Toward the other side of the spectrum of piece length vs. inherent interest came John Adams’ Road Movies (1995), which ended the evening. The highlight of its music was its second movement, “Meditative,” which kept returning to a low F note on Midori’s violin. The low string is normally tuned to a G, but retuning it to the lower F makes it slightly wobblier. Midori accurately characterized the effect of this sound as a “languid nonchalance,” an appropriate addition to the blues-inflected discourse. The outer movements, “Relaxed Groove” and “40% Swing,” were intricate and motoric, making a lively conclusion to the evening.

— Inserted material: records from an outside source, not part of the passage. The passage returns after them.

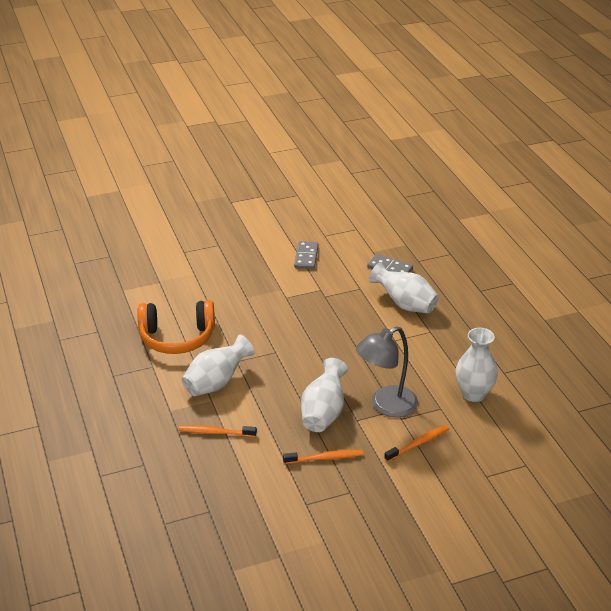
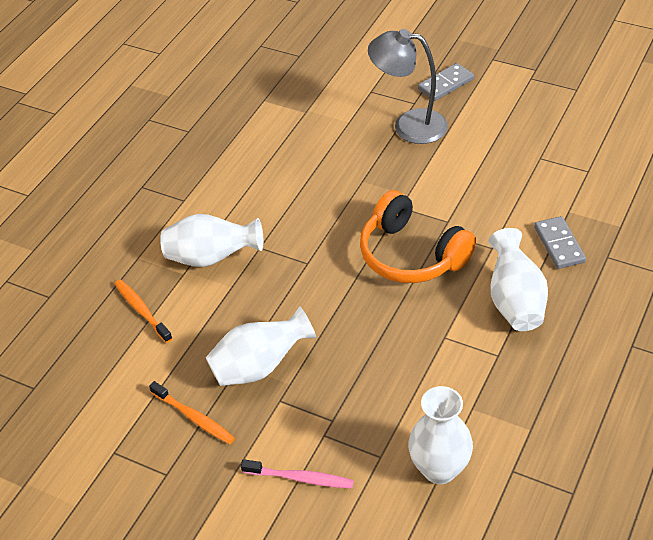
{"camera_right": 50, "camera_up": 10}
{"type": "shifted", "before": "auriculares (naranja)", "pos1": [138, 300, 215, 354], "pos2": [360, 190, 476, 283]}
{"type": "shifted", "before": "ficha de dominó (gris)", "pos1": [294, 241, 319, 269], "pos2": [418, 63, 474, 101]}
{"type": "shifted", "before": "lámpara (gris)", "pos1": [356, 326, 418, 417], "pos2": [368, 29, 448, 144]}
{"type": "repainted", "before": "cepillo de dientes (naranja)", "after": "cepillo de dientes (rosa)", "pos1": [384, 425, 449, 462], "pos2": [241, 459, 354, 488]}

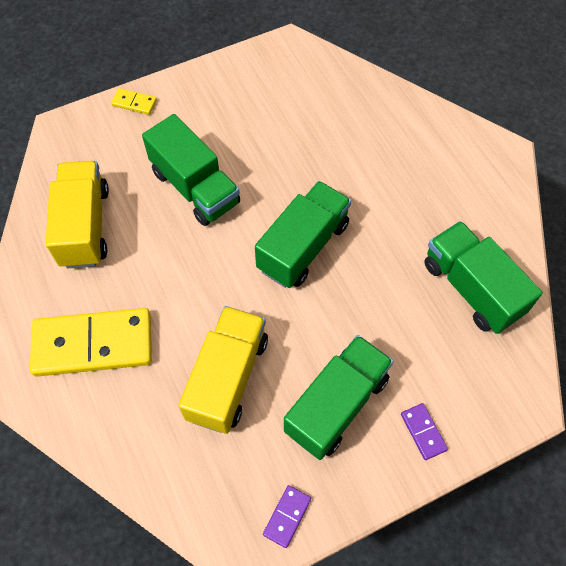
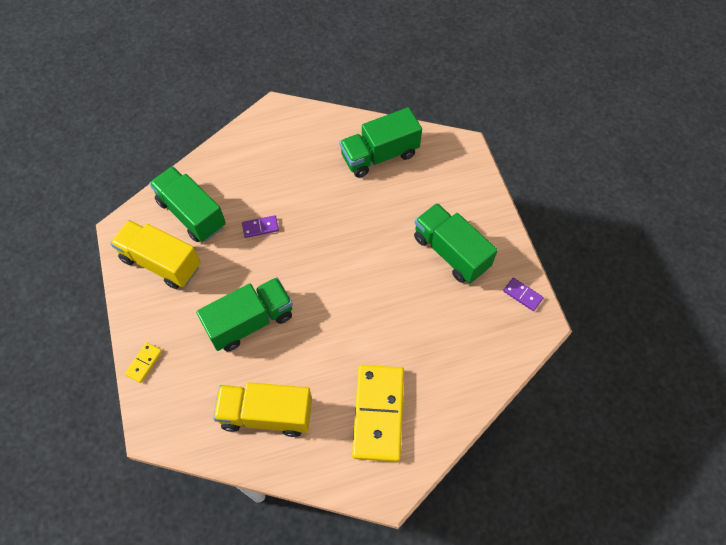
{"camera_right": -80, "camera_up": 0}
{"type": "shifted", "before": "camión (amarillo)", "pos1": [179, 306, 268, 434], "pos2": [110, 220, 201, 289]}
{"type": "shifted", "before": "camión (verde)", "pos1": [255, 181, 351, 288], "pos2": [149, 166, 226, 242]}
{"type": "shifted", "before": "ficha de dominó (morado)", "pos1": [401, 403, 448, 460], "pos2": [242, 215, 279, 238]}

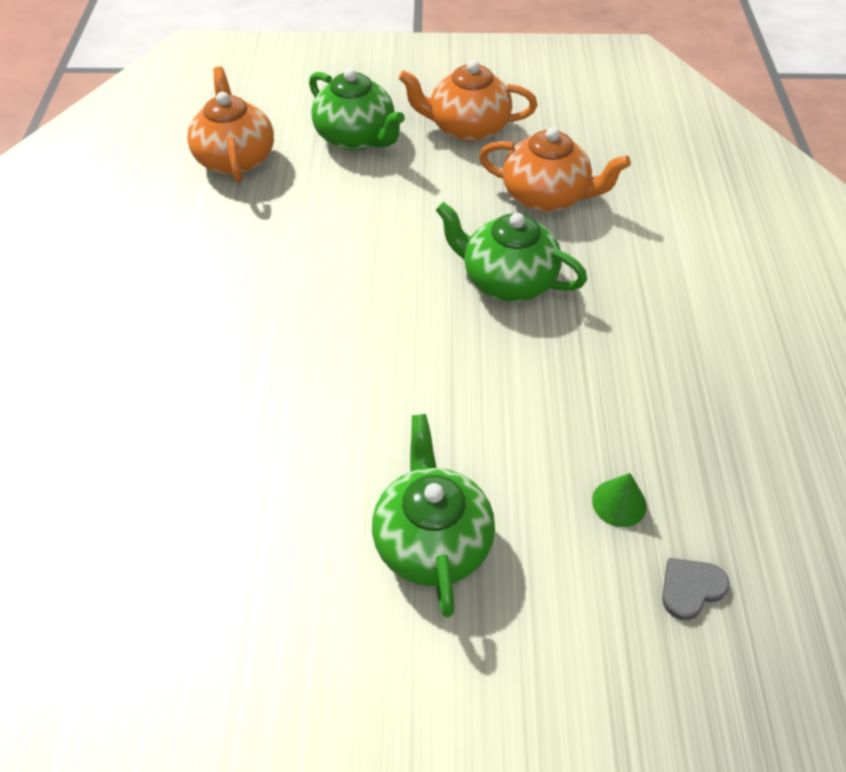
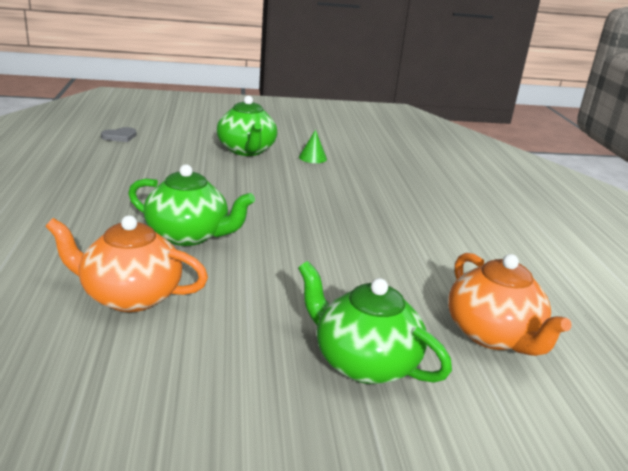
{"camera_right": 170, "camera_up": -25}
{"type": "gone", "before": "tetera (naranja)", "pos1": [398, 60, 537, 142]}
{"type": "shifted", "before": "cono (verde)", "pos1": [592, 473, 647, 527], "pos2": [299, 130, 327, 163]}

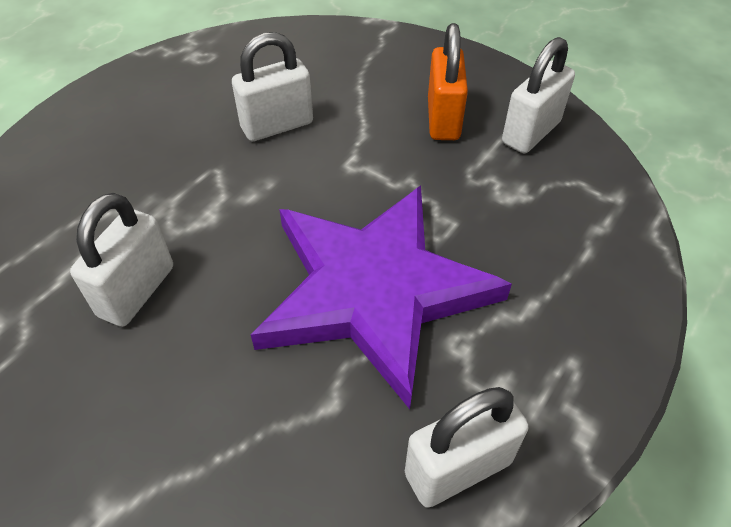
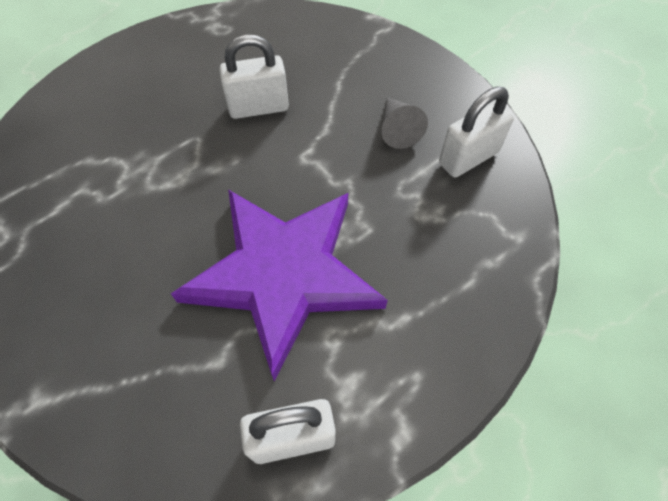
{"camera_right": 15, "camera_up": 10}
{"type": "gone", "before": "candado (blanco)", "pos1": [70, 193, 173, 327]}
{"type": "swapped", "before": "candado (naranja)", "after": "cono (gris)", "pos1": [428, 23, 468, 140], "pos2": [382, 98, 428, 149]}

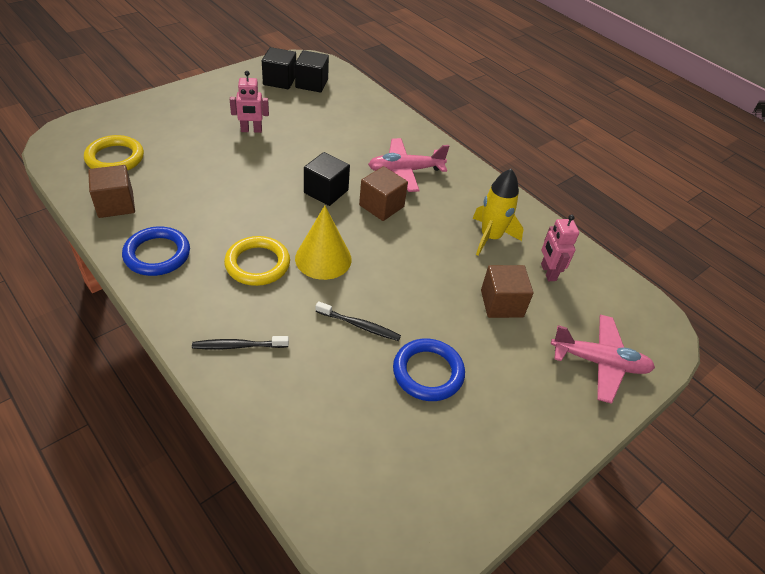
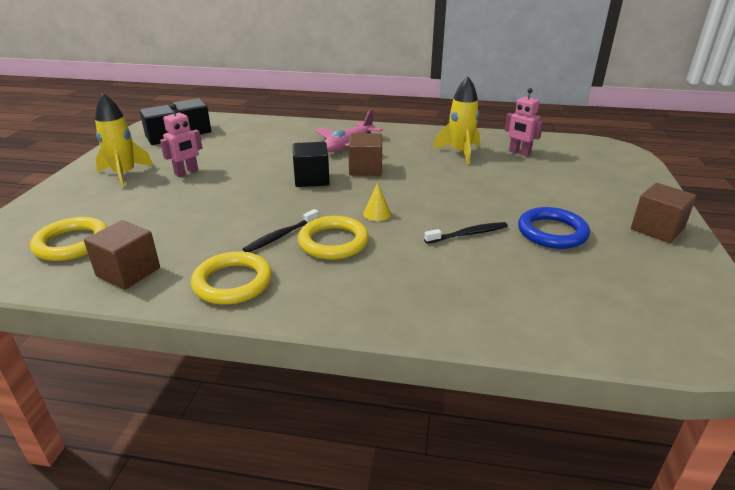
{"camera_right": -35, "camera_up": -15}
{"type": "gone", "before": "avión (rosa)", "pos1": [551, 315, 655, 404]}
{"type": "new", "after": "cohete (amarillo)", "pos2": [95, 93, 153, 188]}
{"type": "shifted", "before": "cepillo de dientes (negro)", "pos1": [192, 336, 289, 349], "pos2": [243, 209, 319, 252]}
{"type": "shifted", "before": "cubo (marrón)", "pos1": [481, 265, 533, 318], "pos2": [631, 183, 697, 243]}
{"type": "repainted", "before": "anillo (azul)", "after": "anillo (amarillo)", "pos1": [122, 226, 190, 276], "pos2": [191, 251, 272, 305]}
{"type": "scaled", "before": "cono (amarillo)", "pos1": [295, 206, 352, 280], "pos2": [363, 182, 391, 221], "scale": 0.49}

Nevertheless, I couldn’t escape the impression that Adams’ self-described “road music,” despite all its driving, kept going in circles and never really got to a destination.

Minor complaints about some aspects of the music should not in any way detract from Midori’s achievement at Herbst. Her program was extremely well-chosen, offering plenty of variety despite the close modernity of composition dates. Moreover, her performance, as well as that of her accompanist Charles Abramovic, was technically flawless and highly expressive when called for by the music.

Throw out the Atkins Diet — it’s the “Midori Diet” that her peers should imitate.